# What you are asked to do
Copy all of the data below line for line, omitting the pictures.

Skeletal landmark data:
━━━━

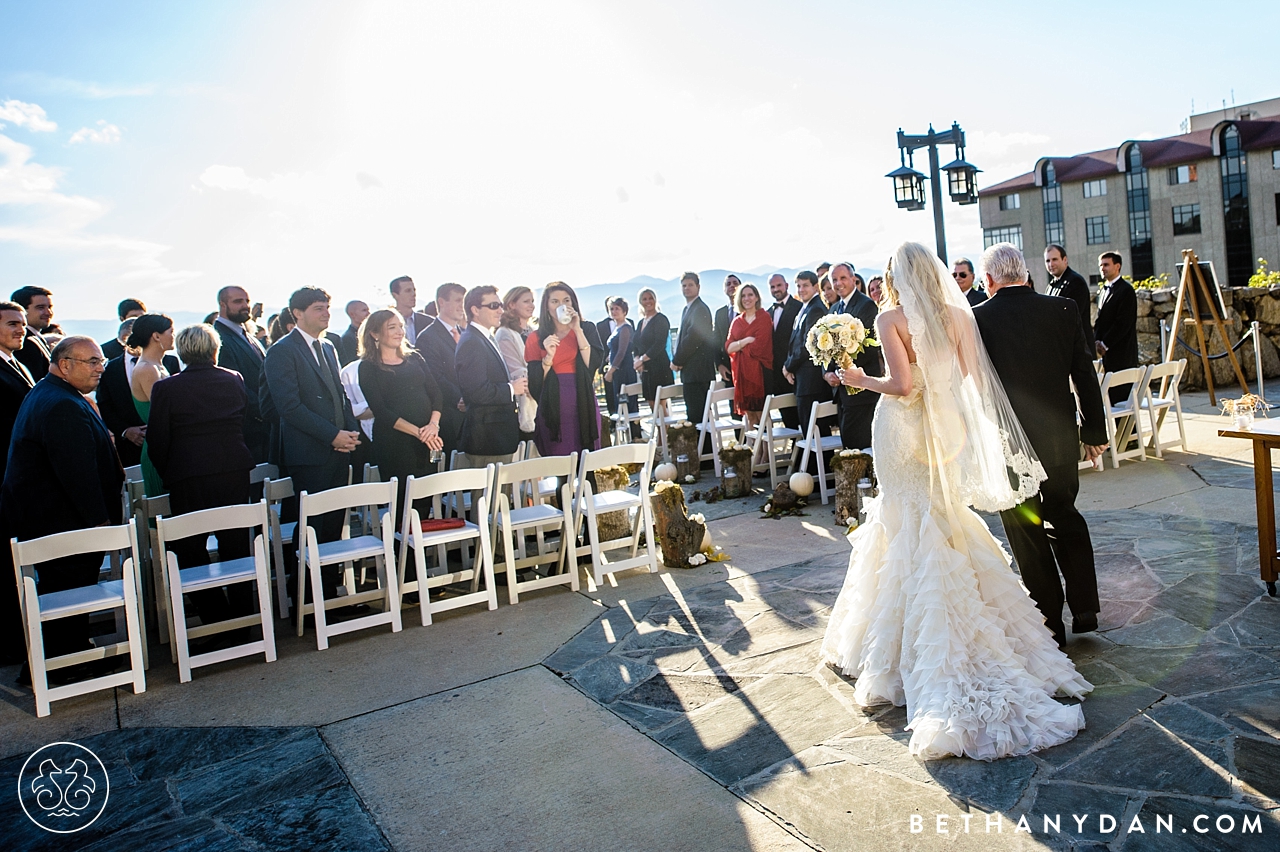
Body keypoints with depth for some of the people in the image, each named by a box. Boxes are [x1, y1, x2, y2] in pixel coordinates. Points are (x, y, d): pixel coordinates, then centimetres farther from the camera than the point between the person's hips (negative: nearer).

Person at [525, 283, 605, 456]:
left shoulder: (587, 329, 7)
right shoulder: (536, 338, 6)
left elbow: (594, 364, -8)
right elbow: (535, 383, 1)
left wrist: (578, 330, -10)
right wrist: (548, 356, -14)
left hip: (583, 406, 0)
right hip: (552, 410, 0)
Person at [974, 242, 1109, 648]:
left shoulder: (977, 319, -13)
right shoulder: (1063, 310, -3)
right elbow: (1085, 375, 2)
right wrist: (1095, 431, 12)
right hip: (1061, 438, 4)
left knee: (1026, 532, 9)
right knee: (1065, 517, 22)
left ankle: (1051, 622, 19)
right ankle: (1085, 609, 27)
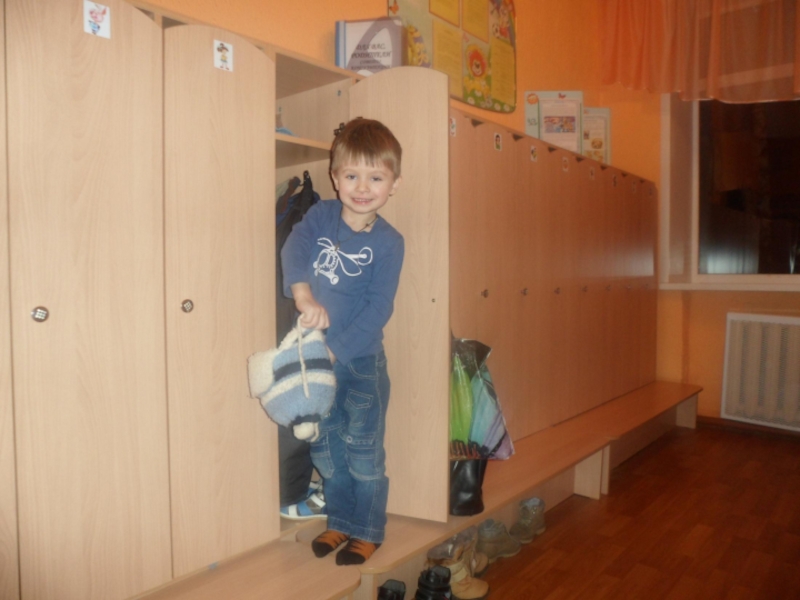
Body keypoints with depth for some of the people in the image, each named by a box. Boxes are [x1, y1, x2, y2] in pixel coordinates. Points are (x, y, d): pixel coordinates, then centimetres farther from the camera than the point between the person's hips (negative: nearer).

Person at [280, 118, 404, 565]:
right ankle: (340, 521, 36)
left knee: (363, 450, 7)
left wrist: (337, 349, -23)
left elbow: (378, 309, -16)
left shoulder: (388, 242, -11)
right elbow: (294, 250, -17)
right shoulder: (321, 215, 0)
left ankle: (368, 531, 27)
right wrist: (303, 294, -35)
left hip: (360, 358, -4)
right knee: (325, 447, 17)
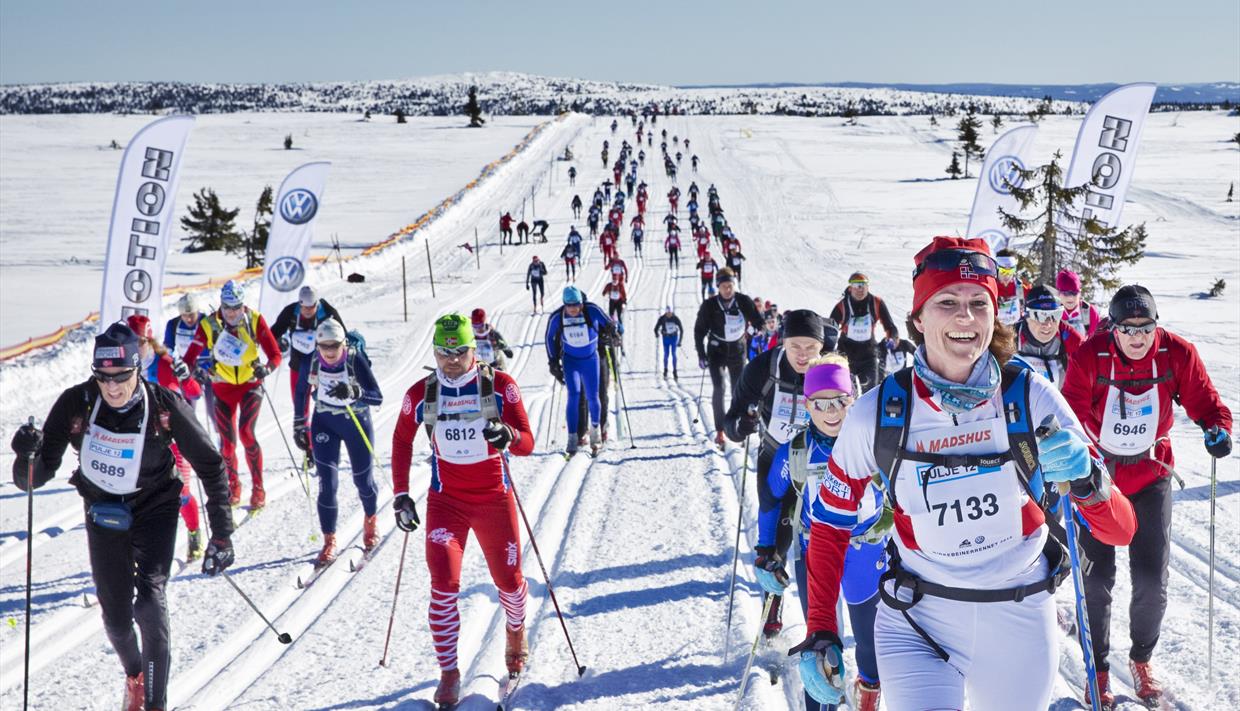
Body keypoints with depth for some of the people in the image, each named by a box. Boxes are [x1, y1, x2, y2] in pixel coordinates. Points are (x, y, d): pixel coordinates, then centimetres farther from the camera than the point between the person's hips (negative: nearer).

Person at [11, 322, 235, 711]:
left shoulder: (165, 405, -24)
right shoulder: (76, 404, -21)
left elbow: (210, 466, -12)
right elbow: (35, 478, -18)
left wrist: (221, 534, -13)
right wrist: (29, 456, -42)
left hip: (154, 508, -2)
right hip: (103, 512, 2)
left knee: (150, 601, -22)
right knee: (115, 616, 7)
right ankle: (134, 676, 39)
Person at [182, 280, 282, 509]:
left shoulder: (255, 320, -13)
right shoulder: (209, 325, -12)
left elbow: (275, 354, -15)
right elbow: (190, 356, -14)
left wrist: (267, 368, -36)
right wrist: (191, 370, -36)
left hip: (251, 384, -1)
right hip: (223, 387, 1)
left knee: (246, 433, -17)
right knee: (227, 441, -1)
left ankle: (258, 489, -6)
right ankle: (233, 485, 25)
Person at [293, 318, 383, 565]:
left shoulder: (356, 361, -24)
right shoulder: (310, 362, -15)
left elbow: (378, 397, -28)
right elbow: (301, 392, 3)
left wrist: (353, 392, -45)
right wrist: (299, 427, 6)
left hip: (357, 422, -1)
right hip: (324, 422, 1)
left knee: (363, 479, 12)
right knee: (327, 483, -10)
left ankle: (371, 520, 43)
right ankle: (329, 542, 2)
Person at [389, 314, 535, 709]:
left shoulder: (500, 386, -9)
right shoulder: (420, 394, -3)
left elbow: (527, 443, -9)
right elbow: (401, 441, 11)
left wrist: (507, 436, -33)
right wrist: (401, 494, 5)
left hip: (495, 500, 0)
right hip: (446, 502, 0)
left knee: (509, 580, 10)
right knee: (444, 585, -12)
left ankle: (516, 631, 43)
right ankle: (449, 673, 0)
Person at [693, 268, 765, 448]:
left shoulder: (744, 302, -9)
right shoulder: (709, 306, -11)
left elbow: (758, 322, 0)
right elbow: (699, 330, -3)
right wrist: (701, 355, -7)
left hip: (737, 350, 2)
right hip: (716, 351, -2)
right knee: (718, 388, -14)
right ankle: (720, 431, -10)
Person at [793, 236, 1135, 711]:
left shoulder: (1030, 399, -11)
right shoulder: (877, 414, -11)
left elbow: (1121, 532, -9)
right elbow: (830, 524, 3)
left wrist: (1087, 482, -29)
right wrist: (820, 631, -2)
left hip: (1020, 621, 1)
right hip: (916, 624, -1)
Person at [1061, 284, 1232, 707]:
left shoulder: (1177, 354, -12)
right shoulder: (1089, 357, -17)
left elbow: (1202, 398, -3)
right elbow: (1071, 414, -15)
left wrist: (1217, 426, -24)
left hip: (1150, 475, 2)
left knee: (1152, 581, 1)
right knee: (1097, 579, 0)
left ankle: (1142, 659, 28)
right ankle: (1098, 670, 18)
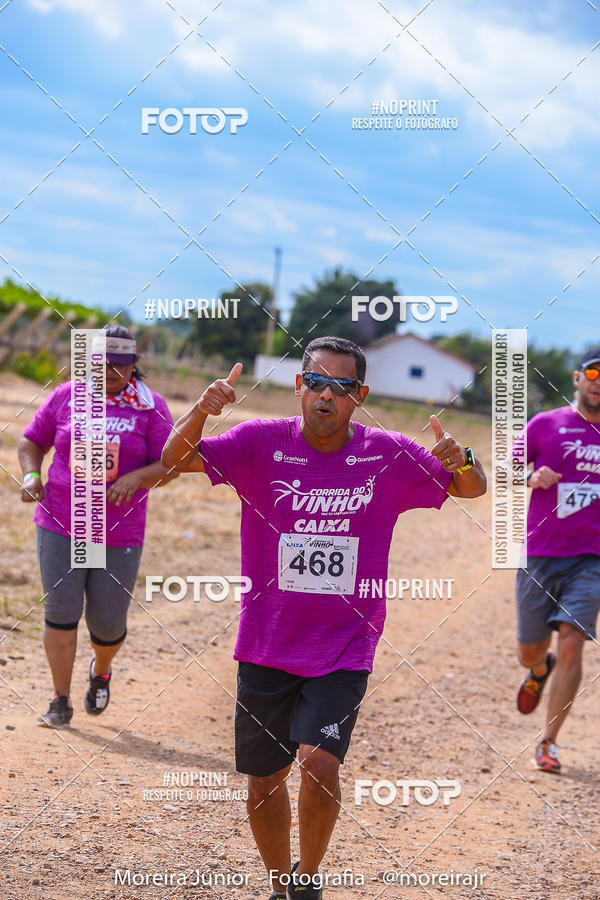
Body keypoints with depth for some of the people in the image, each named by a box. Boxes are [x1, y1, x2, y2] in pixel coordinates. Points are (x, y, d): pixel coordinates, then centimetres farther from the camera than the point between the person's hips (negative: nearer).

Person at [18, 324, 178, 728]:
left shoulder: (151, 407, -1)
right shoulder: (66, 397, 4)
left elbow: (170, 464, -4)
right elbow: (33, 441, 14)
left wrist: (135, 478, -23)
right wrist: (32, 475, -5)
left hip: (120, 535, -1)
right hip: (60, 527, 1)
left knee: (108, 622, 3)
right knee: (61, 612, -6)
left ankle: (101, 672, 38)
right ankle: (61, 702, 6)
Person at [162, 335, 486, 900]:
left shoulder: (390, 456, -4)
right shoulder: (261, 443, -5)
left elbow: (472, 489, 5)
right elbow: (175, 459, -9)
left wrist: (462, 462, -19)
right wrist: (201, 411, -29)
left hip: (344, 650, -2)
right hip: (266, 648, 2)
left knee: (319, 759, -21)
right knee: (263, 781, 10)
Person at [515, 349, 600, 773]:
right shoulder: (545, 425, 1)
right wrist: (532, 479, -15)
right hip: (539, 557, 0)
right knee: (529, 653, 7)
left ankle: (549, 742, -6)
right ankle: (540, 671, 46)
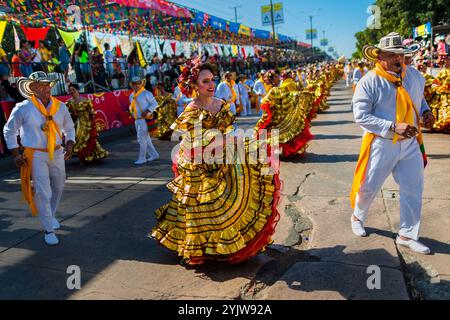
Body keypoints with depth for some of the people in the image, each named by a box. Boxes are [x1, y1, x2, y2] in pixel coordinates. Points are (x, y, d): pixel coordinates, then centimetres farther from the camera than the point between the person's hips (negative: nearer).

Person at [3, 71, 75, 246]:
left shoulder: (60, 107, -1)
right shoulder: (23, 108, -11)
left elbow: (69, 128, 14)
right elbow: (9, 131, 1)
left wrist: (69, 145, -2)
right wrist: (16, 154, -6)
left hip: (57, 153, 5)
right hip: (35, 156, -5)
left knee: (58, 187, 19)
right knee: (43, 193, -6)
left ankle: (50, 216, 45)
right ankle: (49, 230, 8)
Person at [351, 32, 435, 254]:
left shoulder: (414, 76, 4)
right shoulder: (369, 82, -14)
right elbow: (361, 115, -18)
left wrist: (425, 112, -1)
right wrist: (394, 127, -26)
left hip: (411, 143, 5)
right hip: (381, 144, -5)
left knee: (414, 189, 8)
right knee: (369, 187, 8)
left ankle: (407, 235, 25)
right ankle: (357, 217, 38)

━━━━

# Answer to this exercise
Body keypoints with depth for some of the people in the image, each named by a box. Boxes are [x1, y1, x2, y2] in pixel coordinates. Points are (x, y, d): pixel coordinates, then centimetres farther from the camera than the point between the person's hips (negative: nearer).

Person at [525, 283, 605, 456]:
left shoulder: (587, 329, 7)
right shoulder: (536, 338, 6)
left elbow: (594, 364, -8)
right elbow: (535, 383, 1)
left wrist: (578, 330, -10)
right wrist: (548, 356, -14)
left hip: (583, 406, 0)
right hip: (552, 410, 0)
Person at [974, 242, 1109, 648]:
left shoulder: (977, 319, -13)
right shoulder: (1063, 310, -3)
right elbow: (1085, 375, 2)
right wrist: (1095, 431, 12)
right hip: (1061, 438, 4)
left knee: (1026, 532, 9)
right knee: (1065, 517, 22)
left ankle: (1051, 622, 19)
right ankle: (1085, 609, 27)
Body keypoints with depth for some of the people in the image, each named by a box. Boxes are [x1, y1, x2, y2] in pixel coordinates. Points are (x, y, d): pixel coordinates, then centimetres farther from the camera than the point between the person's hips (negative: nearer).

Person at [280, 118, 404, 565]:
right ankle: (340, 521, 36)
left knee: (363, 450, 7)
left wrist: (337, 349, -23)
left elbow: (378, 309, -16)
left shoulder: (388, 242, -11)
right elbow: (294, 250, -17)
right shoulder: (321, 215, 0)
left ankle: (368, 531, 27)
right wrist: (303, 294, -35)
left hip: (360, 358, -4)
right knee: (325, 447, 17)
Body keypoints with depth for some of the people in the image, each named by a box. Boxes are [x1, y1, x2, y2] in pixel coordinates. Points are (x, y, d): pixel coordinates, then centimetres farther from the camera than the point between the person's hips (negative: nearer).

Person at [11, 322, 235, 711]:
left shoulder: (165, 405, -24)
right shoulder: (76, 404, -21)
left elbow: (210, 466, -12)
right elbow: (35, 478, -18)
left wrist: (221, 534, -13)
right wrist: (29, 456, -42)
left hip: (154, 508, -2)
right hip: (103, 512, 2)
left knee: (150, 601, -22)
right knee: (115, 616, 7)
right ankle: (134, 676, 39)
Person at [182, 280, 282, 509]:
left shoulder: (255, 320, -13)
right shoulder: (209, 325, -12)
left elbow: (275, 354, -15)
right elbow: (190, 356, -14)
left wrist: (267, 368, -36)
right wrist: (191, 370, -36)
left hip: (251, 384, -1)
right hip: (223, 387, 1)
left knee: (246, 433, -17)
right knee: (227, 441, -1)
left ankle: (258, 489, -6)
right ankle: (233, 485, 25)
Person at [293, 318, 383, 565]:
left shoulder: (356, 361, -24)
right shoulder: (310, 362, -15)
left elbow: (378, 397, -28)
right elbow: (301, 392, 3)
left wrist: (353, 392, -45)
right wrist: (299, 427, 6)
left hip: (357, 422, -1)
right hip: (324, 422, 1)
left knee: (363, 479, 12)
right knee: (327, 483, -10)
left ankle: (371, 520, 43)
right ankle: (329, 542, 2)
Person at [389, 314, 535, 709]:
left shoulder: (500, 386, -9)
right shoulder: (420, 394, -3)
left elbow: (527, 443, -9)
right elbow: (401, 441, 11)
left wrist: (507, 436, -33)
right wrist: (401, 494, 5)
left hip: (495, 500, 0)
right hip: (446, 502, 0)
left knee: (509, 580, 10)
right knee: (444, 585, -12)
left ankle: (516, 631, 43)
right ankle: (449, 673, 0)
Person at [693, 268, 765, 448]:
left shoulder: (744, 302, -9)
right shoulder: (709, 306, -11)
left elbow: (758, 322, 0)
right elbow: (699, 330, -3)
right wrist: (701, 355, -7)
left hip: (737, 350, 2)
right hip: (716, 351, -2)
right knee: (718, 388, -14)
right ankle: (720, 431, -10)
Person at [793, 236, 1135, 711]:
left shoulder: (1030, 399, -11)
right shoulder: (877, 414, -11)
left elbow: (1121, 532, -9)
right elbow: (830, 524, 3)
left wrist: (1087, 482, -29)
right wrist: (820, 631, -2)
left hip: (1020, 621, 1)
right hip: (916, 624, -1)
Person at [1061, 284, 1232, 707]:
left shoulder: (1177, 354, -12)
right shoulder: (1089, 357, -17)
left elbow: (1202, 398, -3)
right elbow: (1071, 414, -15)
left wrist: (1217, 426, -24)
left hip: (1150, 475, 2)
left knee: (1152, 581, 1)
right knee: (1097, 579, 0)
left ankle: (1142, 659, 28)
right ankle: (1098, 670, 18)
Body keypoints with depth for some of the people in the image, each named by a box. Boxes are [x1, y1, x2, y2] in pixel coordinates. Points are (x, y, d): pixel coordinates, then centimetres farther from the camera than the point between the person's hips (negative: nearer).

Person at [18, 324, 178, 728]:
left shoulder: (151, 407, -1)
right shoulder: (66, 397, 4)
left elbow: (170, 464, -4)
right elbow: (33, 441, 14)
left wrist: (135, 478, -23)
right wrist: (32, 475, -5)
left hip: (120, 535, -1)
right hip: (60, 527, 1)
left knee: (108, 622, 3)
right knee: (61, 612, -6)
left ankle: (101, 672, 38)
right ankle: (61, 702, 6)
Person at [162, 335, 486, 900]:
left shoulder: (390, 456, -4)
right shoulder: (261, 443, -5)
left elbow: (472, 489, 5)
right elbow: (175, 459, -9)
left wrist: (462, 462, -19)
right wrist: (201, 411, -29)
left hip: (344, 650, -2)
right hip: (266, 648, 2)
left knee: (319, 759, -21)
right knee: (263, 781, 10)
Person at [515, 349, 600, 773]:
right shoulder: (545, 425, 1)
right wrist: (532, 479, -15)
right hip: (539, 557, 0)
right knee: (529, 653, 7)
left ankle: (549, 742, -6)
right ankle: (540, 671, 46)
Body keypoints with depth for some of the people in the image, each named by a box. Boxes are [x1, y1, x2, y2] in pixel coordinates. Points are (x, y, d): pixel coordinates, then centimetres farther from the camera than the point between the person's hips (negative: nearer).

Person at [3, 71, 75, 246]:
left shoulder: (60, 107, -1)
right shoulder: (23, 108, -11)
left elbow: (69, 128, 14)
right elbow: (9, 131, 1)
left wrist: (69, 145, -2)
right wrist: (16, 154, -6)
left hip: (57, 153, 5)
right hip: (35, 156, -5)
left knee: (58, 187, 19)
right knee: (43, 193, -6)
left ankle: (50, 216, 45)
right ankle: (49, 230, 8)
Person at [351, 32, 435, 254]:
left shoulder: (414, 76, 4)
right shoulder: (369, 82, -14)
right elbow: (361, 115, -18)
left wrist: (425, 112, -1)
right wrist: (394, 127, -26)
left hip: (411, 143, 5)
right hip: (381, 144, -5)
left knee: (414, 189, 8)
right knee: (369, 187, 8)
left ankle: (407, 235, 25)
right ankle: (357, 217, 38)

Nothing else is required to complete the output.